See, there’s always a little side work involved with finding the right photos, uploading them, coding everything, getting the Urbanspoon code for that little yellow and blue box you see down below, and I like to get as much of that done as possible beforehand. Since I sleep terribly away from home – especially when I’m staring at the ceiling, biting my lip and shaking my head because I had tenders at Gus’s instead of some good dark meat drumsticks – it makes sense to do a little of this work on the laptop while everybody else enjoys some sleep, and get the skeletons of the entries ready for Marie and me to come back and actually write later.
And so I was looking around Urbanspoon Memphis for the relevant details of the restaurants that we had enjoyed on Sunday and noticed, among the most recent photos uploaded, a picture of Gibson’s Donuts on Mount Moriah, near Poplar. Well, just look at that photo up above. You all know that we absolutely love silly old retro restaurant design like that. I could not possibly pass that up! We just had to stop by on our way out of town.
After all, we needed a granola bar or a doughnut.
Anyway, this place opened in 1967. They say Elvis loved their doughnuts, but every business in the city that opened prior to the King’s death says that. They’re open 24 hours, they are almost always busy, and their doughnuts are completely heavenly. We munched on sugar glazed doughnuts and caramel doughnuts and, because we did not know to ask for them, failed to grab any buttermilk drops, which are a fun regional tradition not unlike the doughnut holes you might find elsewhere.
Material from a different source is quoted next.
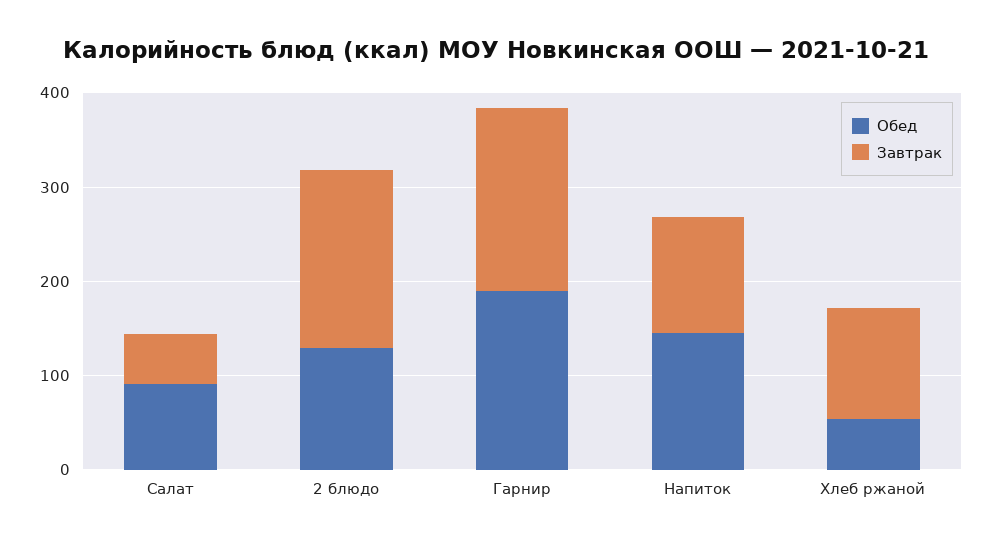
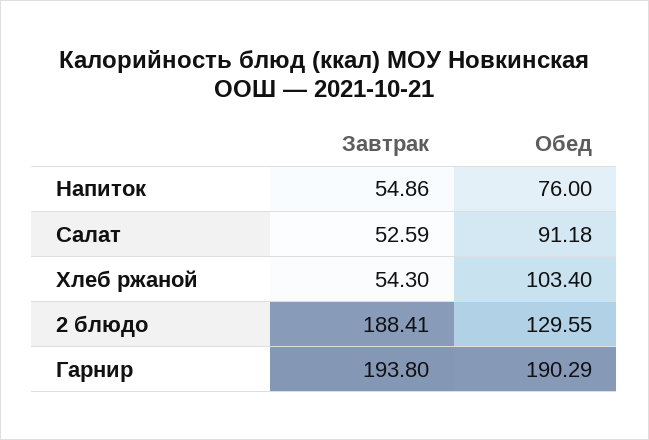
Обед, Напиток: 140 -> 76
Завтрак, Напиток: 120 -> 54.86
Обед, Хлеб ржаной: 60 -> 103.4
Завтрак, Хлеб ржаной: 120 -> 54.3

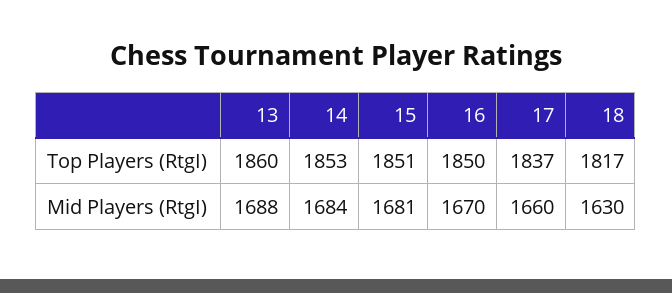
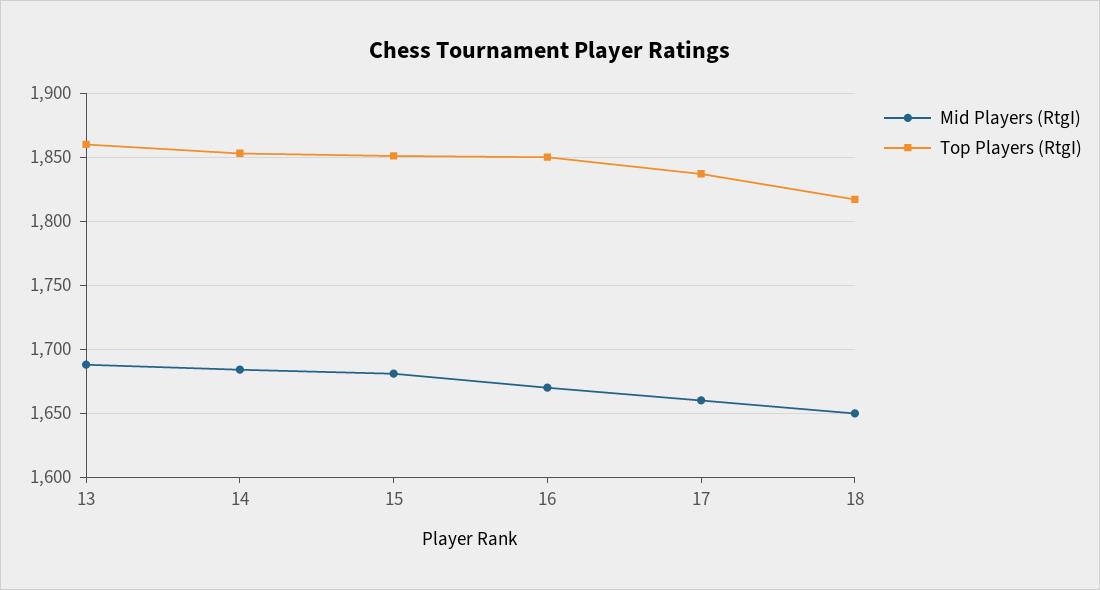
Mid Players (RtgI), 18: 1630 -> 1650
I did not take nearly as many photos as I should have, and almost all of them were horrible. The usual snaps that I take of desserts or doughnuts in their display case were marred by too much glare, and, anxious to get on the road and take advantage of the sleeping baby, I didn’t take nearly enough pictures of the wonderful exterior, with its neon and its gently rotating doughnut sign.
You know what’s right across the street from Gibson’s? The other location of Gus’s. All we had to do was wait another 45 minutes and I could have had some of those dark meat drumsticks that I foolishly did not enjoy two nights before.
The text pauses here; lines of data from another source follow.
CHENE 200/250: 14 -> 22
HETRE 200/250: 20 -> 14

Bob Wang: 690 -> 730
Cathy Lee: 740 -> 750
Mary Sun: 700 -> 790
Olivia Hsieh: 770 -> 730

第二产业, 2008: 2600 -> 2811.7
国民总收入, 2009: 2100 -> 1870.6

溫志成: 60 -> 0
The baby snoozed, worn completely out by the visit to CMOM, and we staggered through the traffic lights along US-78 south of the city. Eventually, we made it into Mississippi and the road turned into the limited-access future I-22 and we made darn good time for a while, munching on doughnuts, listening to quiet music and holding hands while the children slept. After we got into Alabama, the baby woke and the rain got awful… but that’s another story.